Raman was an employee in a small shop that handles old newspapers, magazines, books, plastics and glasses. His daily job was to categorically segregate the bundles of wastes, pack it and transport it to a dealer in city nearby. He lived in a very small town where everyone knew each other by name and farming was the major source of livelihood. Raman’s employer was also the landlord and he worked there part time. In his free time, he would go through the old magazines, books and newspapers. Most of the times, buildings and landscapes used to awe him. Sometimes, he would cut a picture and take it back home to his 6 years old son, Gokul. Gokul would look at the picture too and sketch it in his notebook.

“Appa, this one is for you”, he would say and gift it to his father. Raman would swell with pride looking at the perfect sketch made by his son.

Years pass by. Raman’s biggest treasure is the pencil sketches of his son, safely secured in an old iron trunk. Gokul secures a distinction in his tenth standard and gets a scholarship to study Science in a renowned Government school in the city nearby. He becomes hero among his classmates due to ability to draw beautifully. He gets valuable gifts for helping them in updating their practical books. One day, he gets a pack of watercolors. Gokul tries to color his sketch, but fails. He feels bad. But, with the help of some friends who let him explore internet, Gokul learns how to play with colors. Soon, his friends start gifting him paints and canvas in return to drawing pictures in their practical books.

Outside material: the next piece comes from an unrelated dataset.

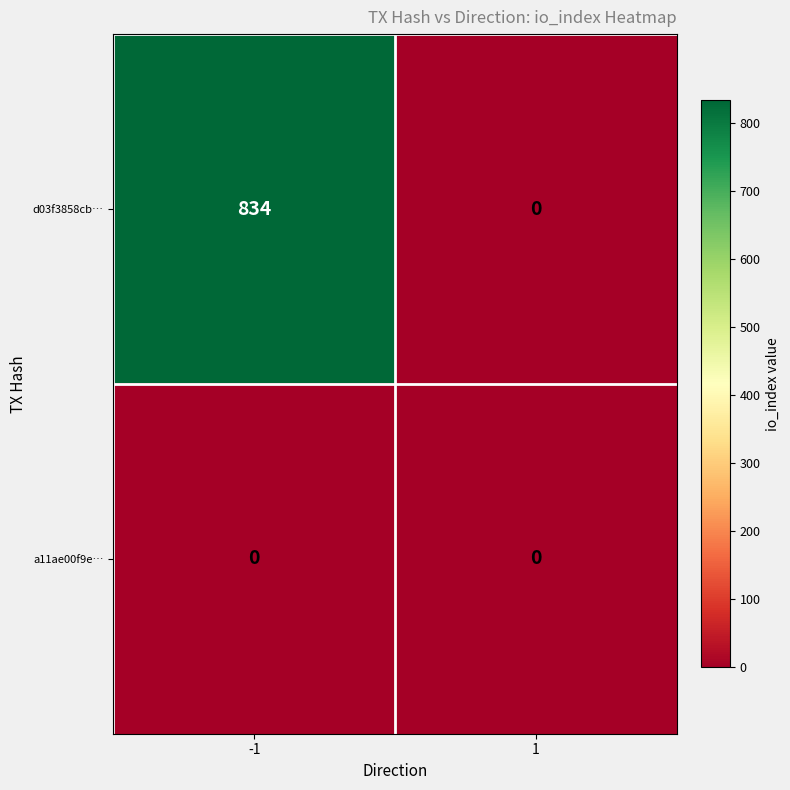

Which series has the largest total across all categories?

d03f3858cb…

One day, his teacher stumbles upon one of his painting books and gets awestruck by its sheer brilliance shining with perfection. As she turned the pages she saw the serenity of Taj Mahal, colorful lanes of Venice, bustling roads of London with the Big Ben in the background, the majestic Tanjavur Brihadeeswhwarar Temple and many more. There were vivid landscapes too which were nothing less than a photograph. And the mighty looking Indian Gods and Goddesses. She calls Gokul and asks where he learnt them. He says he learnt it from his father. An astounded teacher meets the father. Soon she understands that he had only shared the photographs to his son. But, the son recreated them with pencils and colors. She realizes that the father taught his son to dream, beyond the limitations of the border and economic constraints. She organizes an exhibition in the school and invites media attention. His paintings and fame go viral due to the social media. People across the world start appreciating his painting. He starts making a lot of money. He feels at the top of the world because his passion was bringing fortune to him.

“Appa, this one is for you”, he walks to his father with an envelope in his hand. His father opens it and doesn’t really understand what it is. He looks perplexed and confused at the same time because he had thought it would be another painting which he could cherish in his old iron trunk. Gokul smiles and says, “appa this the flight tickets to the world tour. We are going to see all those places whose pictures you have been bringing to me”. Raman’s eyes well up. He hugs the boy and thanks the almighty as his eyes wander across the home until it rests on the photograph of his wife.


  1. Your creative mind has created a beautiful story on creativity. Well done.

  2. Beautiful story! Your narration is very good!